S&P Downgrades Ratings or Revises Outlooks on 22 Banks

Standard & Poor’s Wednesday downgraded its ratings or revised its outlooks on 22 U.S. banks — more than half of which have provided letters of credit on municipal securities — to reflect the ongoing change in the banking industry.

Standard & Poor’s said it expects less favorable operating conditions, greater volatility and tighter regulations to have an impact on the industry. The rating agency also said the actions reflect it “ongoing broad-range reassessment of industry risk for U.S. financial institutions.”

“While the market may be viewing the sector rather favorably in the past few weeks, our fundamental analysis suggests more pain is to come,” analyst Rodrigo Quintanilla said in a teleconference yesterday.

The downgrades impacted both Wells Fargo & Co. and U.S. Bancorp — parents of some of the municipal market’s most active letter-of-credit providers — although both retain their top-notch, A-1-plus short-term ratings.

Wells Fargo Bank and Wachovia Bank — which Well Fargo acquired — were both downgraded to AA from AA-plus and removed from negative watch and given negative outlooks. U.S. Bank was downgraded to AA-minus from AA-plus and given a stable outlook.

Wells Fargo and Wachovia together since 2004 have provided 519 letters of credit with a par value of $15.1 billion, ranking third overall among LOC providers in that period, according to Thomson Reuters. U.S. Bank has provided 490 letters of credit on debt with a par value of $11.6 billion, ranked fourth overall.

Overall, 16 of the banks affected by Standard & Poor’s rating actions or outlook revisions have written LOCs since 2004. Combined they have provided 1,732 LOCs with a par value of $39.04 billion since 2004, or 22.5% of the overall market.

Regions Bank, which has wrapped 143 issues with a par value of $3.16 billion since 2004, was downgraded to A-minus from A-plus and A-2 from A-1, losing its “first tier” status under SEC Rule 2a-7. Moody’s Investors Service dropped Regions short-term rating to P-2 in May.

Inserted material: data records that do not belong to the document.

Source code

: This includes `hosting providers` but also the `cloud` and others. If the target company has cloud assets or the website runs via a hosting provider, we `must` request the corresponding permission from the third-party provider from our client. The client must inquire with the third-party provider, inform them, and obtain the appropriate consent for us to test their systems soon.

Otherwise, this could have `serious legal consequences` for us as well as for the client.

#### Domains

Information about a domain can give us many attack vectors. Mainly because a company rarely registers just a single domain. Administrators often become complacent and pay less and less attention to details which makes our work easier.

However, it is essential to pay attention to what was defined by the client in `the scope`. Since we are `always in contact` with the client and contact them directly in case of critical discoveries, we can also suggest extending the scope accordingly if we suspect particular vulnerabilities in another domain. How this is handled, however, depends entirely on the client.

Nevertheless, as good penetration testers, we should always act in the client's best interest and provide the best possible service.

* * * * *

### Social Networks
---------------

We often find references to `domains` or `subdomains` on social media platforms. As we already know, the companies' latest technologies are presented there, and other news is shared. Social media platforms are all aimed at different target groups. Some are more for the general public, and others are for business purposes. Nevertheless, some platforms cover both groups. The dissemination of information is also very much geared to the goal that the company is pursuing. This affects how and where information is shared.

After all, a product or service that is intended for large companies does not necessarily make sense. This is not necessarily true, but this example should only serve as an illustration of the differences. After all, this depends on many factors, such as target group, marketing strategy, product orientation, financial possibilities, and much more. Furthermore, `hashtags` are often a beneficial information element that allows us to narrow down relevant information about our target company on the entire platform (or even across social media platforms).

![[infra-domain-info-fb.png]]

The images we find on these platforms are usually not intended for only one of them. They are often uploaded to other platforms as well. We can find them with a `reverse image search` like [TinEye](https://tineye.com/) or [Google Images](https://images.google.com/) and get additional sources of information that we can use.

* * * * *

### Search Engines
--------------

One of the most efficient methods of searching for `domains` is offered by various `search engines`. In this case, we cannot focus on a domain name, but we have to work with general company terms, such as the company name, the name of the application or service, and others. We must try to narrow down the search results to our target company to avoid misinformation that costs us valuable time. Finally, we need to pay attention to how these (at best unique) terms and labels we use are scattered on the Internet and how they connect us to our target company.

Municipal Market Advisors managing director Matt Fabian said Standard & Poor’s action on the banks was “not the catastrophe it could have been” for the variable-rate market as “there is enough demand out there for floaters, even split ratings, that it was a modest pressure only.” Most of the banks have ratings that still would qualify for purchase by money funds under Rule 2a-7, and the “more severely downgraded likely weren’t being owned by 2a7 funds in any event,” Fabian wrote in an e-mail.

The SIFMA swap index continues to sit near all-time lows as money funds remain starved for quality paper.  The index June 10 registered at 0.36%, two basis points up from a week earlier, but still well below historical averages.

Alpine Funds senior portfolio manager Steve Shachat said the downgrades will impact each money fund differently, depending on their investment parameters.

“Certainly some of the recent downgrades take the choice from some of the funds because they’ll have no choice,” Shachat said, referring to Rule 2a-7. “But everybody has a certain threshold and this just exacerbates it. It’s just a function of how much risk you’re willing to take on. And what we’ve seen over the last six months is funds have been pretty cautious with their investment style and these recent downgrades don’t help the situation.”

Standard & Poor’s said its banking sector analysis now includes a number of key factors, including that the “industry is now in transition and will likely undergo material structural changes” with stress tests “pointing to more pain in the future.” The agency also said it doesn’t view regional banks as being systemically important and that losses in loan portfolios “should increase, but recent capital rebuilding should help banks defray these losses.”

Standard & Poor’s said U.S banks counterparty credit ratings have fallen an average of two notches, to BBB-plus from A, as a result of downgrades since mid-2007.  It said it could it could raise the ratings on certain banks depending on how they manage the transition period.

“We believe some firms may be better able to weather the risks ahead than others,” Quintanilla said. “In the long term, we could foresee ourselves raising ratings if lower earnings and reduce risk are companied by stronger risk-adjusted capital and effective governance.”